Sparse storage of state attribute in device class

Hi all! First of all I want to congratulate the developers for such an amazing library.

I would like to ask on the possibility of creating devices for mixed states that are able to store a considerably large number of qubits (N=16 needs approx. 64Gb of memory). While devices of the type “default.qubit” do well, as they store the “state” attribute on a NumPy array of a single dimension, for mixed states the attribute “state” is stored into a (sparse) matrix of NxN complex entries, thus producing a memory blow-up. This happens at the level of initialization already.
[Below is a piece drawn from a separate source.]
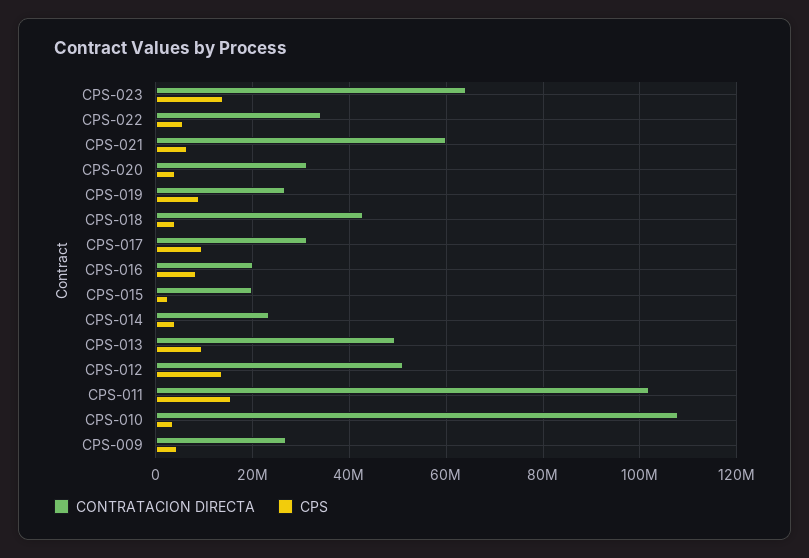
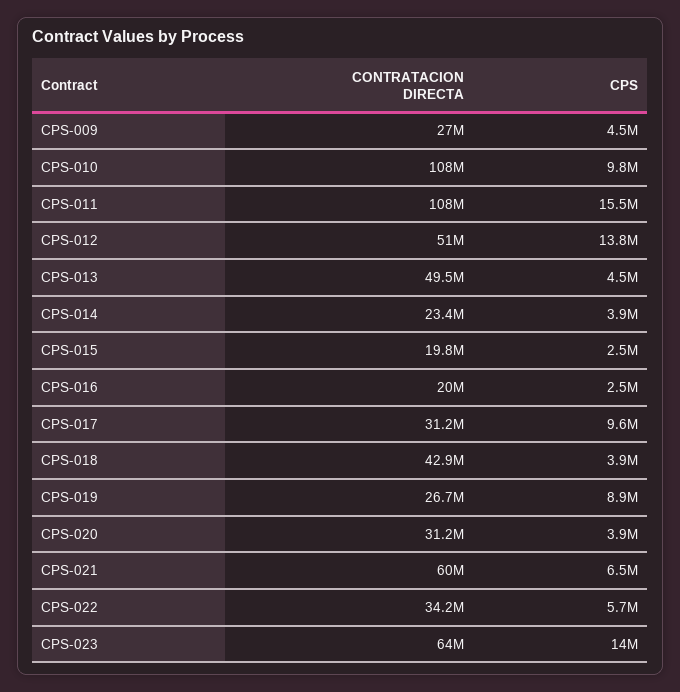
CPS, CPS-016: 8000000 -> 2500000
CPS, CPS-013: 10000000 -> 4500000
CONTRATACION DIRECTA, CPS-011: 102000000 -> 108000000
CPS, CPS-010: 4000000 -> 9800000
Is there a way to improve this, for instance, by storing the “state” attributes as a sparse? Or is this already something that can be done and I am missing something (i.e. in the documentation)? Generally state preparation could have also highly entangled states, but for a default preparation of the device (like the product state |0><0| in the case of a default.mixed ) this could help on working with bigger system sizes.

Thanks a lot!

Hi @zrtstr, welcome to our community!

And thank you for your kind words :slight_smile:

Your request seems reasonable, but definitely not easy to implement.
Probably the main way to avoid the huge memory cost of mixed states is to use tensor networks/matrix product operator. A density matrix, unless extremely trivial or very low rank, will usually be quite dense.

We will think more about this problem. If you have any ideas please let us know!